This strikes me as completely ridiculous, and stupid on their part. If I were homeless (and believe me, I am closer to being homeless than you might think. I have a house, two houses, actually, cars, a ton of bills, precariously ahead of the bill collectors serendipitously by way of a new job. But all I have to do, I believe, is say the wrong thing at work, or the right thing to my wife, and I could bounce on the curb faster than you could say “shelter workshop”) I would plan my life around the seasons.

I mean WHY would you stay in Arizona in the summer? You’re homeless!
What are you leaving behind? Your favorite cardboard box? Your favorite
hot rock in the sun? “Arizona Heatwave” is redundant. I drove through
Arizona in early April, it was 9 oclock in the morning, and it was 90
degrees! Why, in God’s name, would you not leave?

Since you can come and go more or less as you please, subject to vagrancy laws, in the summer you want to start traveling NORTH, towards Minnesota, or North Dakota.

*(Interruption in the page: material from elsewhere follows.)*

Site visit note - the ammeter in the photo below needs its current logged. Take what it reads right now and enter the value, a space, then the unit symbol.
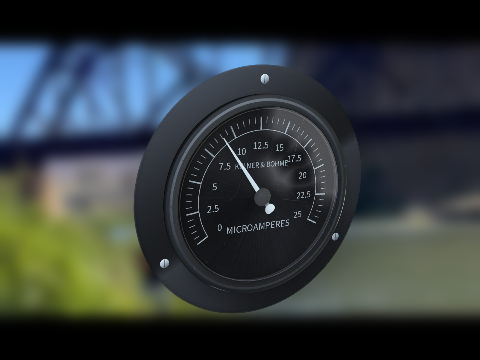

Or New Hampshire. I bet they have a great welfare program there, thanks to that freak that was governor that ran for president–what was his name?–who cares. Dean! That’s it.
The point is, if you’re going to be sleeping outside, you want the weather to cooperate. Then in the Fall, head south, to spend the winter in Alabama, or Texas. Maybe Florida. I would avoid Arizona and New Mexico. There is a reason why only a few thousand people live there.  It’s a freakin desert!

Same with North Dakota, I’m sure. But in the right season it would be easy to be homeless there. No one would ever find you. If they did, you could just pretend to be an out of work cowboy.

I had a guy working for me whose big life plan was to QUIT HIS JOB and move to California and be homeless, because they have a great welfare system there.

Being homeless doesn’t mean you dont have a place to live. You could have a car, and sleep in it. Or a truck. It would cut down dramatically on the amount of junk mail you would get, and allow for easier migration. Instead of walking for weeks to a new climate, you could drive for a day or two.  See? See how easy it is? And honestly, you don’t even need a car, just a thumb and loose morals when it comes to paying for the ride.

In fact, this has sort of developed into my retirement plan. My original retirement plan was to work until I die. Then retire the next day. But now I have a savings, some investment stuff going on, a 401k, for crying out loud. So now, I figure I can extend my retirement money, which will be meager at best because I started it so late in life. I mean, I’m practically pushing 60. I can live in a car, and travel the country. I’ll be like Faulkner. No, not Faulkner. Tennessee Williams?  Who was it that wrote the Call of the Wild? No, not him. But, you know, like some famous author whose name escapes me at the moment. Like the one in Florida that people trek down and impersonate. You’d think someone who is traditionally good with words, or at least able to dump out a lot of them at an alarming rate, would know this.

But you get the idea. When this all occurred to me, I realized why most homeless people don’t do this: They are stupid. I mean, look, they’re homeless.
It’s not some counter-society, revolutionary, anarchist desire to be a rebel and live off the grid. It’s a history bad decision making in their life that led them to live in the gutter in Arizona in the summer. Let’s just hope they didn’t breed before they died.